● DATA TO EXAMINE
=====
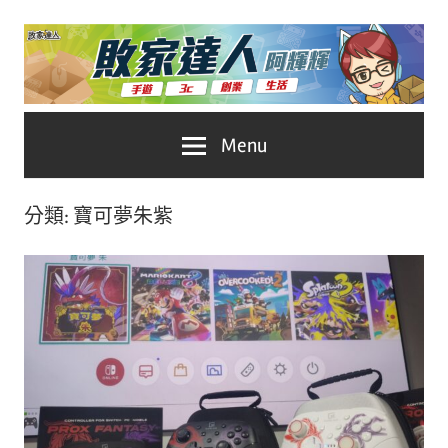
Skip
to
content
台
敗
Menu
灣
No.1
家
遊
分類:
寶可夢朱紫
戲
達
科
人
技
自
推
媒
體。
薦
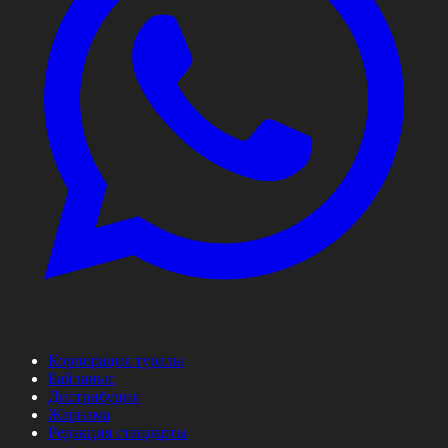
Корпорация туралы
Байланыс
Дистрибуция
Жарнама
Редакция стандарты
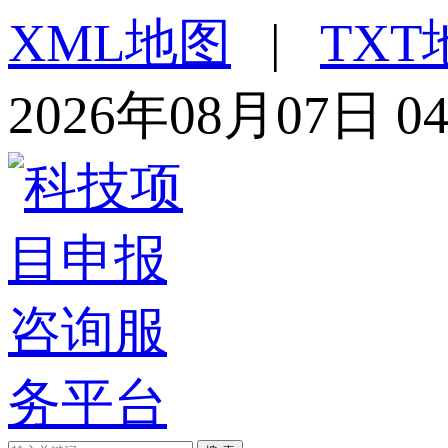
XML地图
|
TXT
2026年08月07日 0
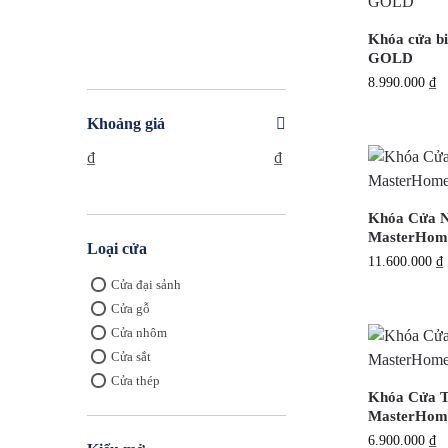
Khóa cửa bi
GOLD
8.990.000
₫
Khoảng giá
₫
₫
Khóa Cửa N
MasterHom
Loại cửa
11.600.000
₫
Cửa đại sảnh
Cửa gỗ
Cửa nhôm
Cửa sắt
Cửa thép
Khóa Cửa T
MasterHom
6.900.000
₫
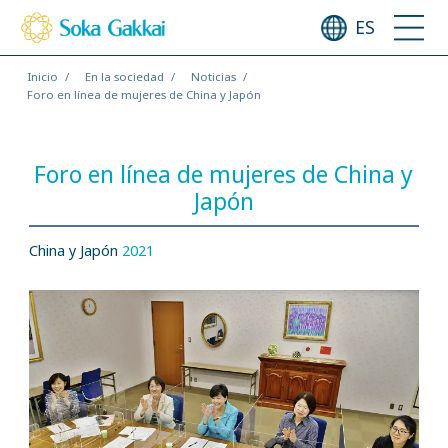
ES
Inicio
En la sociedad
Noticias
Foro en línea de mujeres de China y Japón
Foro en línea de mujeres de China y
Japón
China y Japón
2021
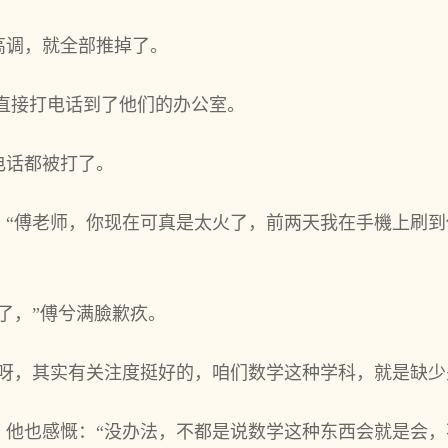
高调，就全部推掉了。
直接打电话到了他们的办公室。
电话都被打了。
：“傅老师，你现在可真是太火了，前两天我在手機上刷
了，”傅兮满臉歉疚。
么呀，其实有关注度挺好的，咱们数学这种学科，就是缺少
，他也感慨：“没办法，不都是说数学这种东西会就是会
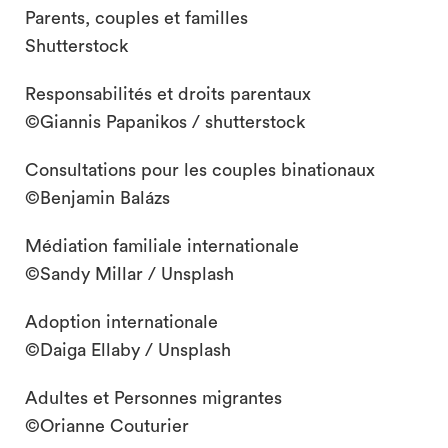
Parents, couples et familles
Shutterstock
Responsabilités et droits parentaux
©Giannis Papanikos / shutterstock
Consultations pour les couples binationaux
search
©Benjamin Balázs
Médiation familiale internationale
©Sandy Millar / Unsplash
Adoption internationale
©Daiga Ellaby / Unsplash
Adultes et Personnes migrantes
©Orianne Couturier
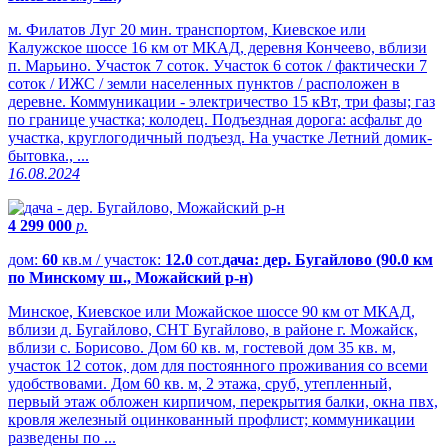
м. Филатов Луг 20 мин. транспортом, Киевское или
Калужское шоссе 16 км от МКАД, деревня Кончеево, вблизи
п. Марьино. Участок 7 соток. Участок 6 соток / фактически 7
соток / ИЖС / земли населенных пунктов / расположен в
деревне. Коммуникации - электричество 15 кВт, три фазы; газ
по границе участка; колодец. Подъездная дорога: асфальт до
участка, круглогодичный подъезд. На участке Летний домик-
бытовка., ...
16.08.2024
4 299 000
р.
дом:
60
кв.м / участок:
12.0
сот.
дача: дер. Бугайлово (90.0 км
по Минскому ш., Можайский р-н)
Минское, Киевское или Можайское шоссе 90 км от МКАД,
вблизи д. Бугайлово, СНТ Бугайлово, в районе г. Можайск,
вблизи с. Борисово. Дом 60 кв. м, гостевой дом 35 кв. м,
участок 12 соток, дом для постоянного проживания со всеми
удобствовами. Дом 60 кв. м, 2 этажа, сруб, утепленный,
первый этаж обложен кирпичом, перекрытия балки, окна пвх,
кровля железный оцинкованный профлист; коммуникации
разведены по ...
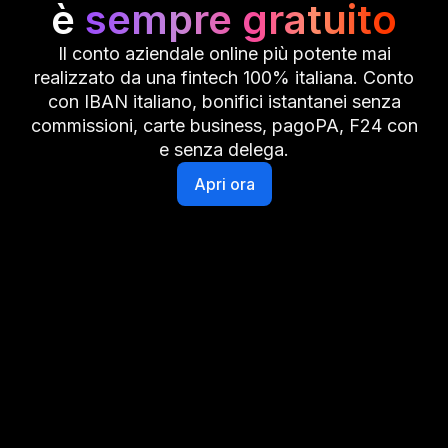
è
sempre gratuito
Il conto aziendale online più potente mai
realizzato da una fintech 100% italiana. Conto
con IBAN italiano, bonifici istantanei senza
commissioni, carte business, pagoPA, F24 con
e senza delega.
Apri ora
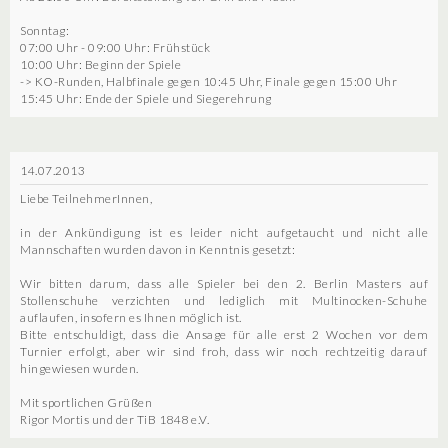
Sonntag:
07:00 Uhr - 09:00 Uhr: Frühstück
10:00 Uhr: Beginn der Spiele
-> KO-Runden, Halbfinale gegen 10:45 Uhr, Finale gegen 15:00 Uhr
15:45 Uhr: Ende der Spiele und Siegerehrung
14.07.2013
Liebe TeilnehmerInnen,
in der Ankündigung ist es leider nicht aufgetaucht und nicht alle
Mannschaften wurden davon in Kenntnis gesetzt:
Wir bitten darum, dass alle Spieler bei den 2. Berlin Masters auf
Stollenschuhe verzichten und lediglich mit Multinocken-Schuhe
auflaufen, insofern es Ihnen möglich ist.
Bitte entschuldigt, dass die Ansage für alle erst 2 Wochen vor dem
Turnier erfolgt, aber wir sind froh, dass wir noch rechtzeitig darauf
hingewiesen wurden.
Mit sportlichen Grüßen
Rigor Mortis und der TiB 1848 e.V.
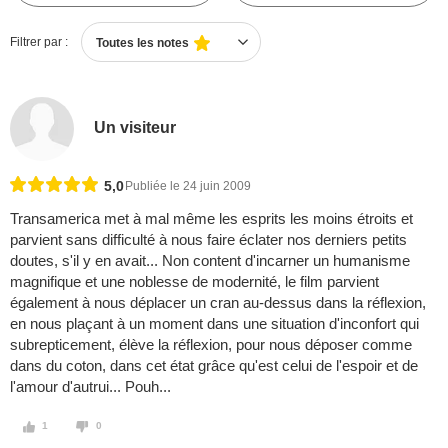
Filtrer par :
Toutes les notes
Un visiteur
5,0
Publiée le 24 juin 2009
Transamerica met à mal même les esprits les moins étroits et
parvient sans difficulté à nous faire éclater nos derniers petits
doutes, s'il y en avait... Non content d'incarner un humanisme
magnifique et une noblesse de modernité, le film parvient
également à nous déplacer un cran au-dessus dans la réflexion,
en nous plaçant à un moment dans une situation d'inconfort qui
subrepticement, élève la réflexion, pour nous déposer comme
dans du coton, dans cet état grâce qu'est celui de l'espoir et de
l'amour d'autrui... Pouh...
1
0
=====
● PROBLEM DETAILS
Go through the material and select each line with the string "internationale" in it.

● RESPONSE BELOW
Médiation familiale internationale
Adoption internationale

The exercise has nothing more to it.